Electrical engineering students taking the department’s real-time systems laboratory course competed in their annual end-of-semester top gun car race on Wednesday.

By Abe Danaher | April 29, 2019

Sam Dauchert stood in front of five teams and a hoard of onlookers as a garnet and black race track snaked around his legs and circled the packed room. Dauchert, a doctoral student and the class’ instructor, raised his hands high, motioning three times for the room to quiet down. As raucous laughter shrunk to whispers, he laid out the rules for this year’s annual top gun car race

Each race would be a bump-style elimination race, he said. A bracket had already been scribbled on a white board at the far end of the room, showing multiple head-to-head races that would eventually end in a single champion. The goal for each team was simple: do not have your car go off the track, and do not let the other car catch up and bump you.

What happened in the next 30 minutes can be described in a single phrase – a whole ‘lotta fun. Win or lose, each of the five teams were just happy to see a semester of hard work, late nights and a lot of failures end in a success.

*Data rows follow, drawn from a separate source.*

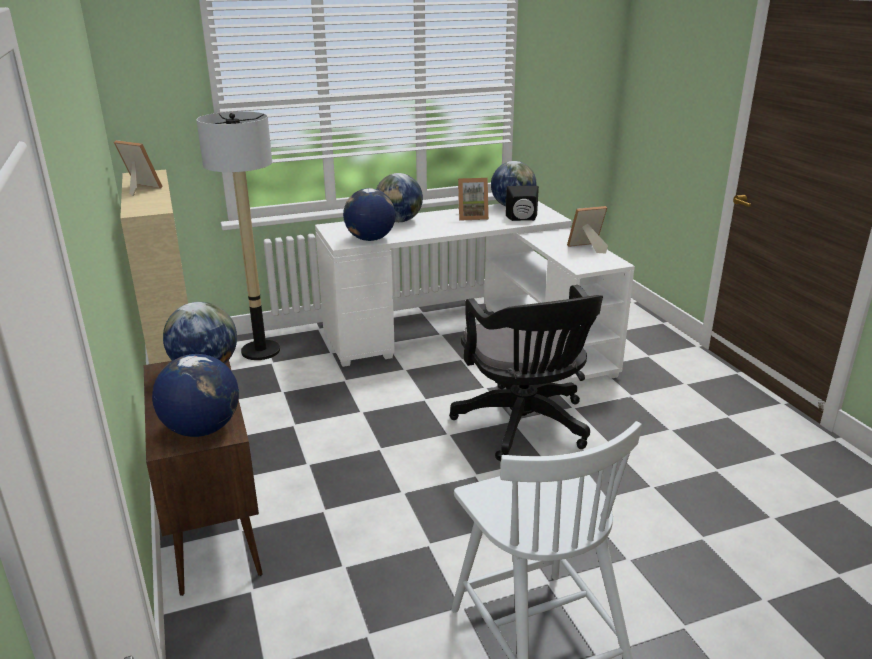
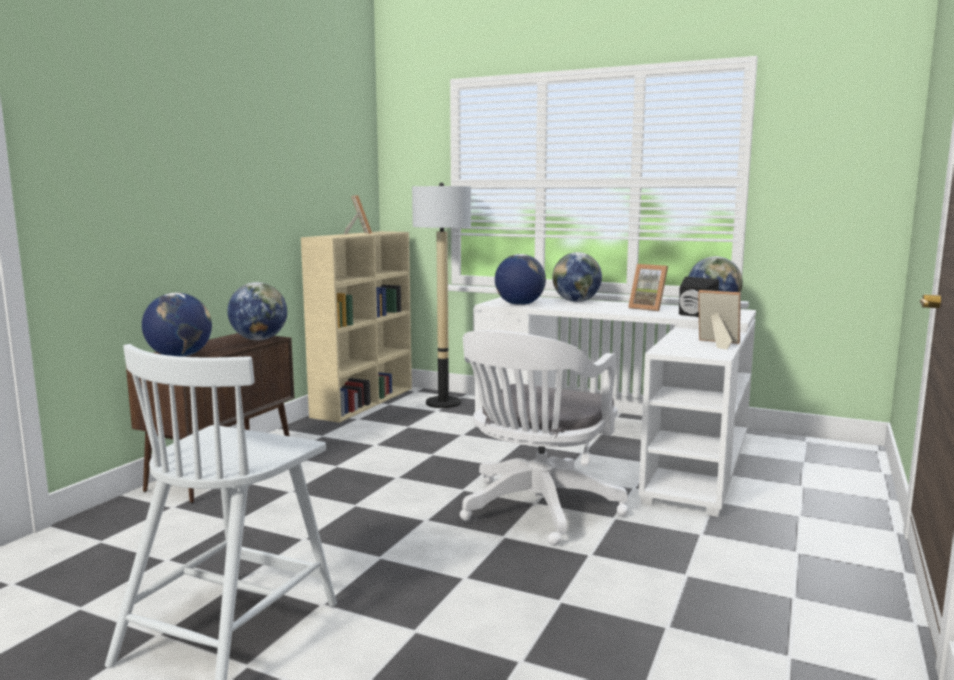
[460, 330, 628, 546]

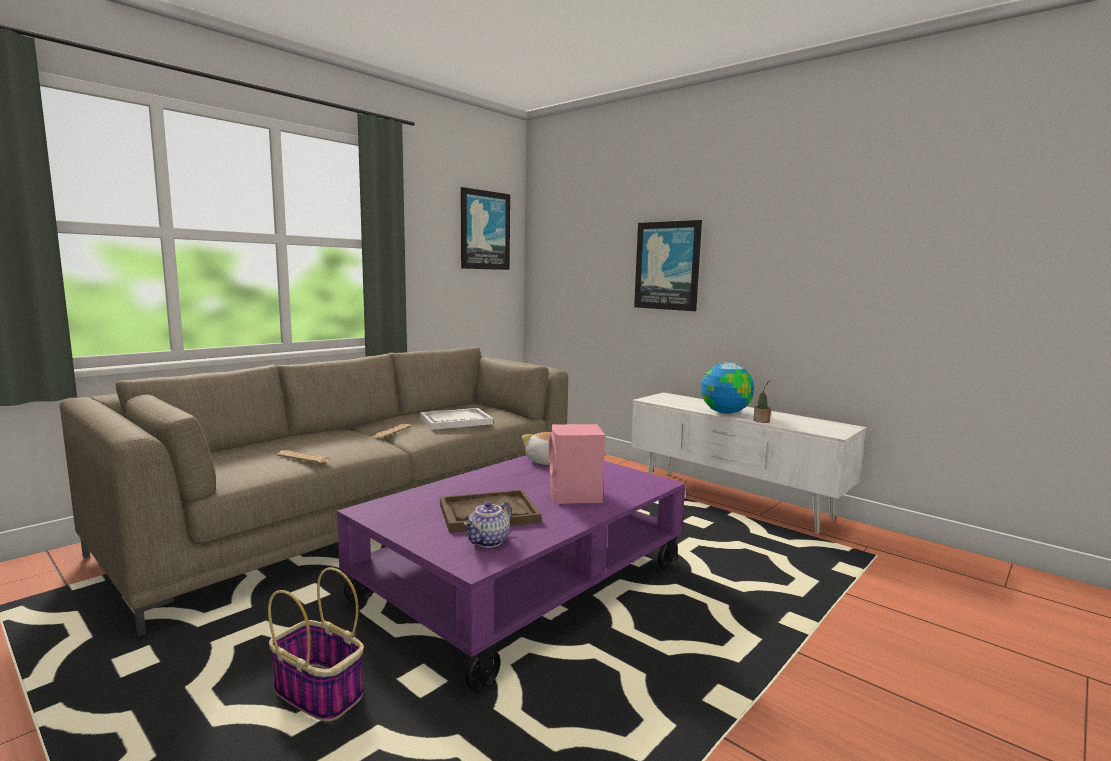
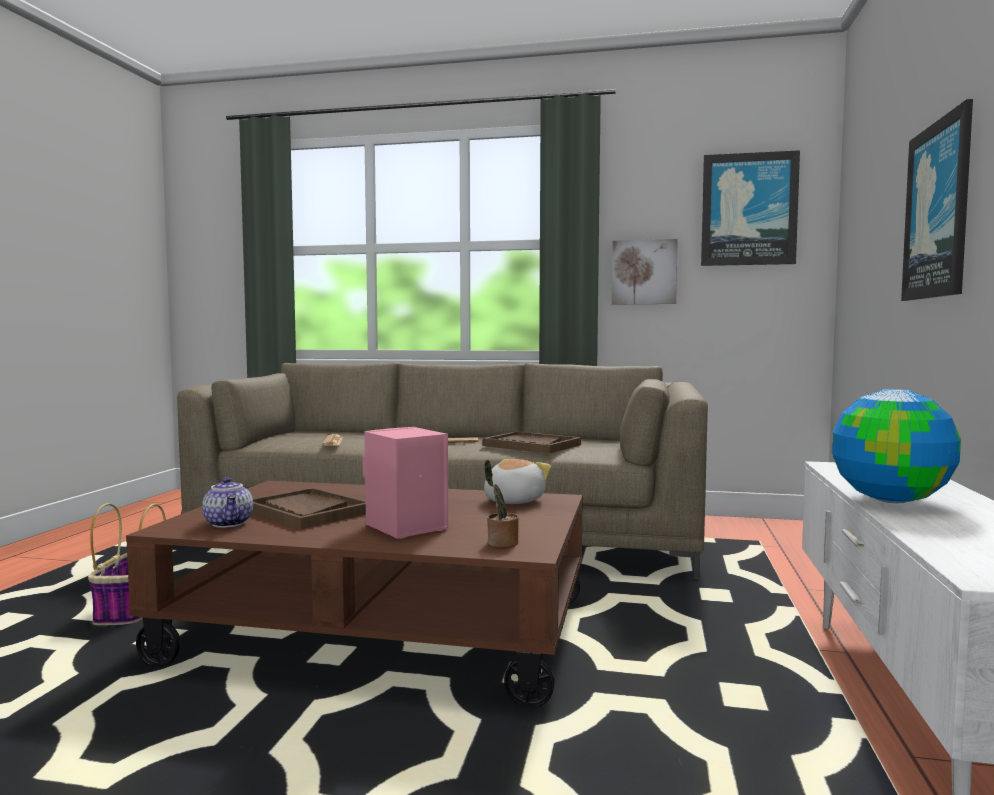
[126, 481, 583, 706]
[483, 431, 581, 454]
[202, 477, 253, 528]
[484, 460, 519, 548]
[612, 239, 678, 304]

“Putting the car together and presenting it in front of a group like this, it was nerve-wracking, it was scary, but overall, it was fulfilling,” says Skyler Pittman, a student in the class whose car came in second place. “Even if it went into the wall, just being able to have that type of control over an electric object really made us feel good about ourselves.”

Unlike most laboratory courses in the College of Engineering and Computing, each lab in the real-time systems course focused on a different but related collection of material, and built upon one another. The first lab focused on open-loop control, the second on creating the beginnings of an electrical system, and the third on creating a closed-loop control system that eventually became their car.

“What we did on day one matters on the last day,” says Dauchert, who has taught the class for three semesters. “If their open-loop system doesn’t work, then their closed-loop system won’t work. Essentially, if something breaks from the previous labs, they have to go back and fix that.”

The class was more in-depth and independent than labs earlier in the electrical engineering sequence, which according to Pittman, was “empowering” and has prepared him for next year’s senior design course. “It’s really up to you what you do,” he says. “What we do, we might not have been the smartest group, but we put in the work it took to at least come up with something decent.”

Even for the winning team, nothing came easy. “I found out that I have a love-hate relationship with the material,” says Fletcher Turner, a member of the first-place team. “I really do enjoy when something actually comes together and understanding how it works, but also I hate when it doesn’t work. But, that’s part of it I guess.”

Regardless of how far they advanced on the white board bracket, each team left Wednesday’s event content. Their many hours in the lab had built to all they really wanted: appreciation for their work by friends and professors, and a car that moved. In their eyes, anything on top of that was a victory.